Una vita passata nella Camargue, la sua, tra sabbia e paludi, a seguire tutta la filiera della lavorazione dell’oro bianco di Aigues-Mortes.
Intervallata da dodici anni, dal 1977 al 1987, in cui è stato sindaco della sua città , sempre dalla parte dei colleghi operai, compagni di mille lotte sindacali.
È proprio agli inizi della sua esperienza da primo cittadino che Sodol, figlio a sua volta di operai antifascisti di chiara origine italiana, scopre che le mura della sua città nascondono un segreto, di quelli che «si sussurrano a bassa voce, per non farsi sentire dai bambini».
Quando il circolo anziani della cittadina provenzale gli chiede il patrocinio su un convegno sugli eventi, Colombini scopre che a Aigues-Mortes, nel 1893, era stato perpetuato un pogrom, un massacro xenofobo, per qualcuno addirittura “il peggiore della storia della Francia contemporanea”.

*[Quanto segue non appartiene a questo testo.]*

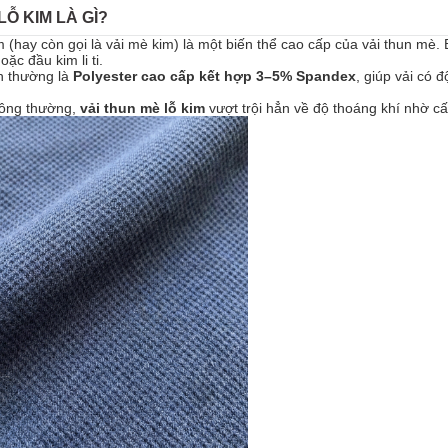
LỖ KIM LÀ GÌ?
m (hay còn gọi là vải mè kim) là một biến thể cao cấp của vải thun mè.
ặc đầu kim li ti.
h thường là
Polyester cao cấp kết hợp 3–5% Spandex
, giúp vải có 
thông thường,
vải thun mè lỗ kim
vượt trội hẳn về độ thoáng khí nhờ cấ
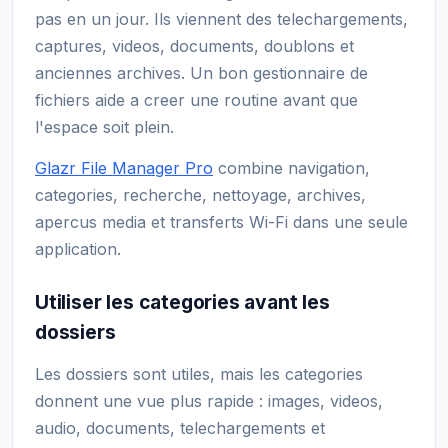
pas en un jour. Ils viennent des telechargements,
captures, videos, documents, doublons et
anciennes archives. Un bon gestionnaire de
fichiers aide a creer une routine avant que
l'espace soit plein.
Glazr File Manager Pro
combine navigation,
categories, recherche, nettoyage, archives,
apercus media et transferts Wi-Fi dans une seule
application.
Utiliser les categories avant les
dossiers
Les dossiers sont utiles, mais les categories
donnent une vue plus rapide : images, videos,
audio, documents, telechargements et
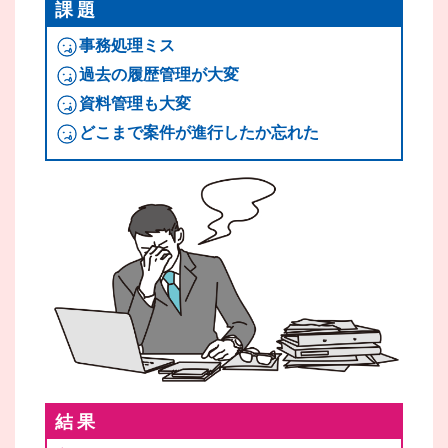
課題
事務処理ミス
過去の履歴管理が大変
資料管理も大変
どこまで案件が進行したか忘れた
結果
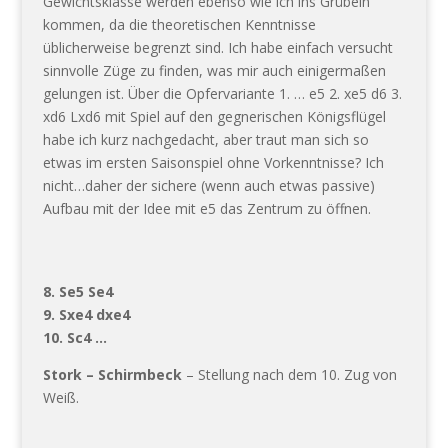
Gewichtsklasse werden ebenso wie ich ins Grübeln
kommen, da die theoretischen Kenntnisse
üblicherweise begrenzt sind. Ich habe einfach versucht
sinnvolle Züge zu finden, was mir auch einigermaßen
gelungen ist. Über die Opfervariante 1. … e5 2. xe5 d6 3.
xd6 Lxd6 mit Spiel auf den gegnerischen Königsflügel
habe ich kurz nachgedacht, aber traut man sich so
etwas im ersten Saisonspiel ohne Vorkenntnisse? Ich
nicht…daher der sichere (wenn auch etwas passive)
Aufbau mit der Idee mit e5 das Zentrum zu öffnen.
8. Se5 Se4
9. Sxe4 dxe4
10. Sc4 …
Stork – Schirmbeck
– Stellung nach dem 10. Zug von
Weiß.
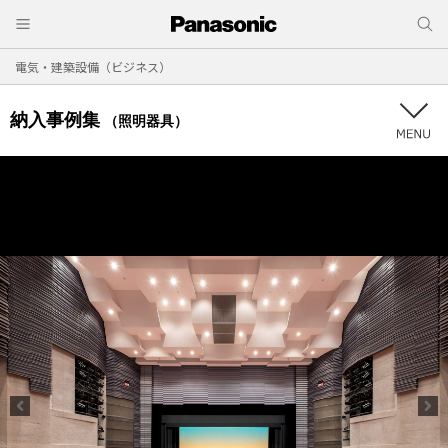
電気・建築設備（ビジネス）
納入事例集
（照明器具）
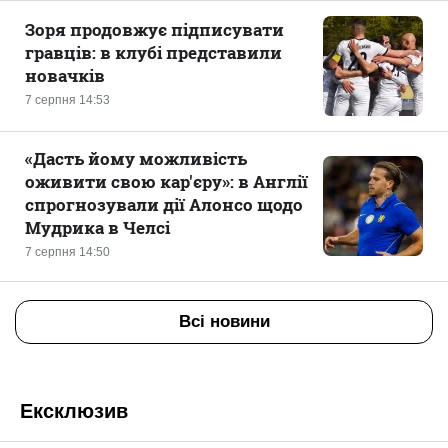
Зоря продовжує підписувати
гравців: в клубі представили
новачків
7 серпня 14:53
«Дасть йому можливість
оживити свою кар'єру»: в Англії
спрогнозували дії Алонсо щодо
Мудрика в Челсі
7 серпня 14:50
Всі новини
Ексклюзив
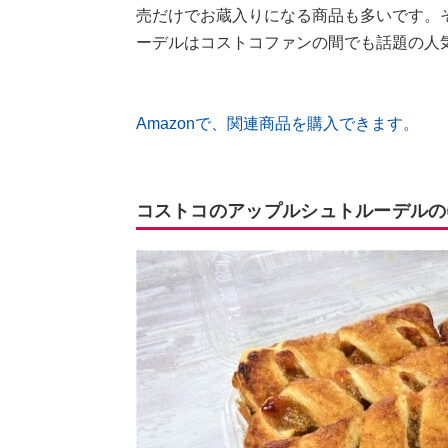
売だけでお蔵入りになる商品も多いです。
ーデルはコストコファンの間でも話題の人
Amazonで、関連商品を購入できます。
コストコのアップルシュトルーデルの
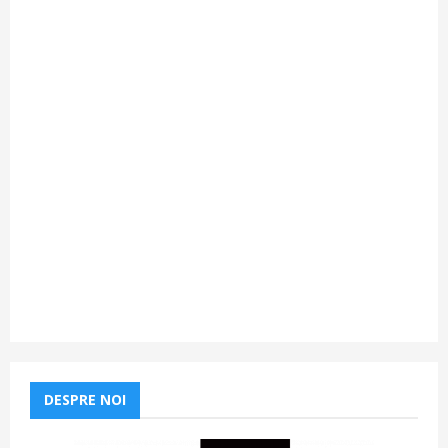
DESPRE NOI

Tra il 16 e il 17 agosto del 1893, al grido di “Viva l’anarchia”, i nonni dei suoi concittadini si erano organizzati e avevano deliberatamente deciso di uccidere gli operai italiani stagionali assunti nelle saline, rei di rubare il lavoro e di accettare le condizioni penalizzanti dei padroni.

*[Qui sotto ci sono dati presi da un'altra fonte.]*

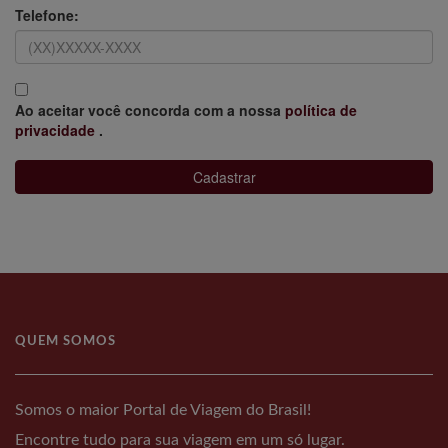
Telefone:
Ao aceitar você concorda com a nossa
política de
privacidade
.
Cadastrar
QUEM SOMOS
Somos o maior Portal de Viagem do Brasil!
Encontre tudo para sua viagem em um só lugar.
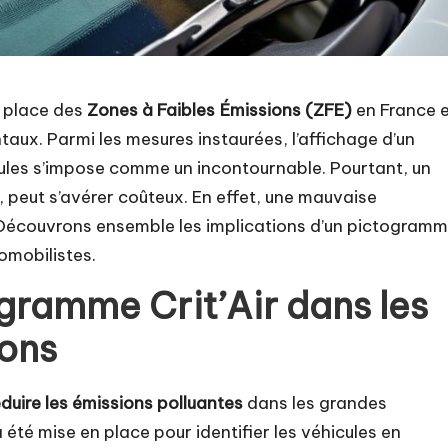
en place des
Zones à Faibles Émissions (ZFE)
en France 
taux. Parmi les mesures instaurées, l’affichage d’un
cules s’impose comme un incontournable. Pourtant, un
 peut s’avérer coûteux. En effet, une mauvaise
Découvrons ensemble les implications d’un pictogram
omobilistes.
gramme Crit’Air dans les
ions
éduire les émissions polluantes
dans les grandes
a été mise en place pour identifier les véhicules en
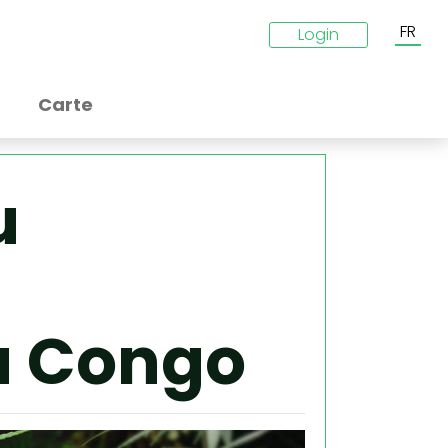
FR
Login
Carte
u
u Congo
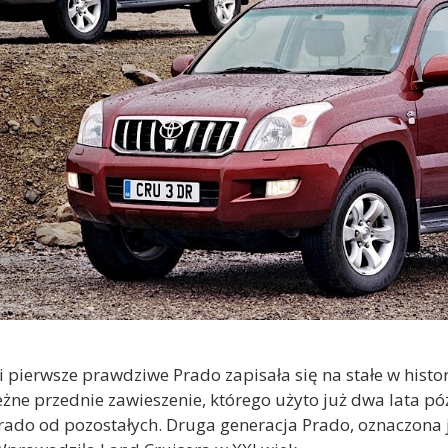
li pierwsze prawdziwe Prado zapisała się na stałe w his
żne przednie zawieszenie, którego użyto już dwa lata pó
 Prado od pozostałych. Druga generacja Prado, oznaczona 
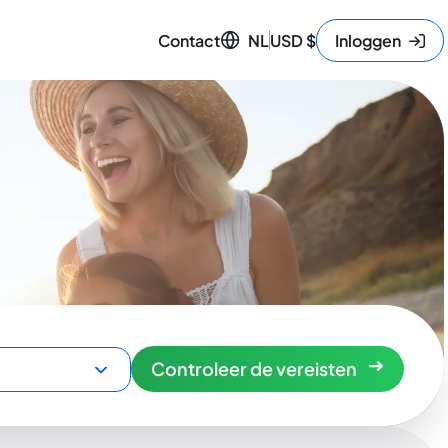
Contact
NL
USD
$
Inloggen
Controleer de vereisten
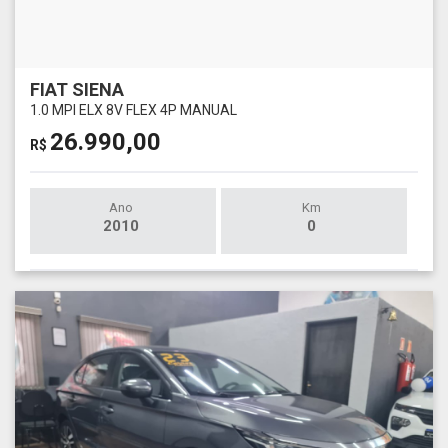
FIAT SIENA
1.0 MPI ELX 8V FLEX 4P MANUAL
26.990,00
R$
Ano
Km
2010
0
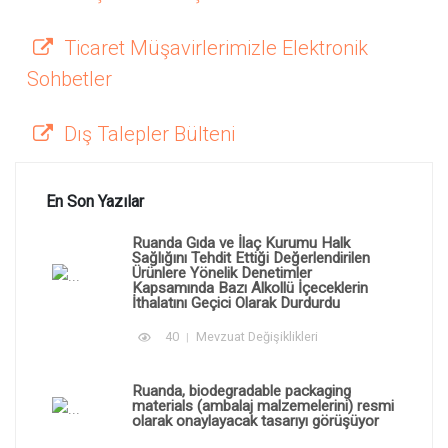
Ticaret Müşavirlerimizle Elektronik
Sohbetler
Dış Talepler Bülteni
En Son Yazılar
Ruanda Gıda ve İlaç Kurumu Halk
Sağlığını Tehdit Ettiği Değerlendirilen
Ürünlere Yönelik Denetimler
Kapsamında Bazı Alkollü İçeceklerin
İthalatını Geçici Olarak Durdurdu
40
Mevzuat Değişiklikleri
Ruanda, biodegradable packaging
materials (ambalaj malzemelerini) resmi
olarak onaylayacak tasarıyı görüşüyor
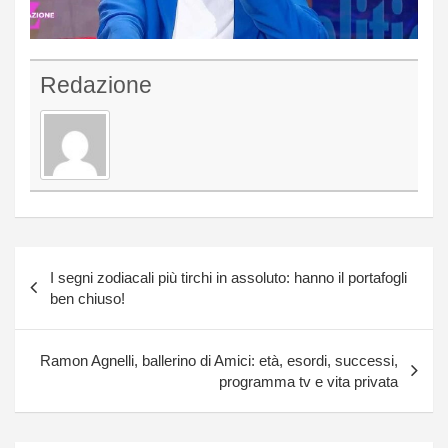
Redazione
Navigazione
I segni zodiacali più tirchi in assoluto: hanno il portafogli
articoli
ben chiuso!
Ramon Agnelli, ballerino di Amici: età, esordi, successi,
programma tv e vita privata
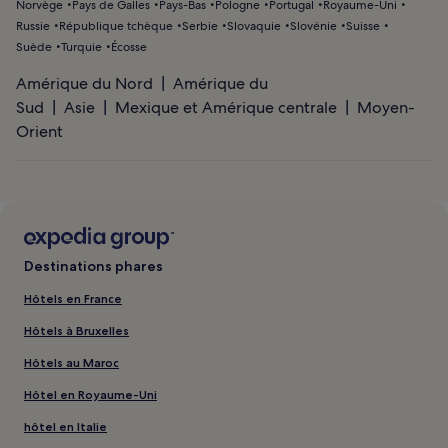
Norvège
Pays de Galles
Pays-Bas
Pologne
Portugal
Royaume-Uni
Russie
République tchèque
Serbie
Slovaquie
Slovénie
Suisse
Suède
Turquie
Écosse
Amérique du Nord
Amérique du
Sud
Asie
Mexique et Amérique centrale
Moyen-
Orient
Destinations phares
Hôtels en France
Hôtels à Bruxelles
Hôtels au Maroc
Hôtel en Royaume-Uni
hôtel en Italie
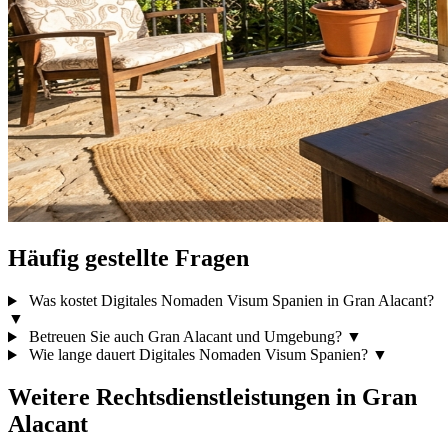
Häufig gestellte Fragen
Was kostet Digitales Nomaden Visum Spanien in Gran Alacant?
▼
Betreuen Sie auch Gran Alacant und Umgebung?
▼
Wie lange dauert Digitales Nomaden Visum Spanien?
▼
Weitere Rechtsdienstleistungen in Gran
Alacant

Fu durante gli anni di Colombini sindaco che una delle pagine più brutte della storia operaia europea emerse dall’oblio, grazie a una serie di ricerche condotte da storici italiani e francesi.
Un lavoro non facile, visto che gli ultimi testimoni dell’eccidio erano morti negli anni ’50 e con loro il ricordo della strage, sconosciuta anche agli immigrati italiani di seconda e terza generazione, come lo stesso Colombini.

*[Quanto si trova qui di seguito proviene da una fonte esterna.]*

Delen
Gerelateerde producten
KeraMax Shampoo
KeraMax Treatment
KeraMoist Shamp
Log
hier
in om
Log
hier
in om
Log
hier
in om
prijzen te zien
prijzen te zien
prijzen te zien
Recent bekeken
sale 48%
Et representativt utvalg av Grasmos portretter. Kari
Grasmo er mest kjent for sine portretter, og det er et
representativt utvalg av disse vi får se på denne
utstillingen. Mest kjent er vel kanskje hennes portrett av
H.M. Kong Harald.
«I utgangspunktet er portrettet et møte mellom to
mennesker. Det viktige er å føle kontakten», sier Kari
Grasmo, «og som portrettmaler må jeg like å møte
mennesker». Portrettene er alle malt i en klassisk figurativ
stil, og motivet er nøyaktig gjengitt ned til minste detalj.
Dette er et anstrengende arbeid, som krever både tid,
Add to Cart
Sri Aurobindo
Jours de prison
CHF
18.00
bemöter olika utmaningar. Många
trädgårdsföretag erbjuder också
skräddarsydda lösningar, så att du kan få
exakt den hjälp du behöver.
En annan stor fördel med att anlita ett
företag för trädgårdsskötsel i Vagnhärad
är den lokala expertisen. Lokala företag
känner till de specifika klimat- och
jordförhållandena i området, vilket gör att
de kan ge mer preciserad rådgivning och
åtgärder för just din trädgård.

Eppure a fine Ottocento i fatti di Aigues-Mortes avevano aperto una profondissima crisi diplomatica tra Francia e Italia; Edoardo Scarfoglio sul Mattino aveva invocato una guerra ai francesi e nella penisola le voci sul massacro avevano condotto a manifestazioni di massa a Genova, Milano, Roma e a Napoli, dove migliaia di insorti si erano scontrati con i bersaglieri.
Poi, complici le due guerre mondiali e una nuova ondata migratoria dall’Italia, il silenzio.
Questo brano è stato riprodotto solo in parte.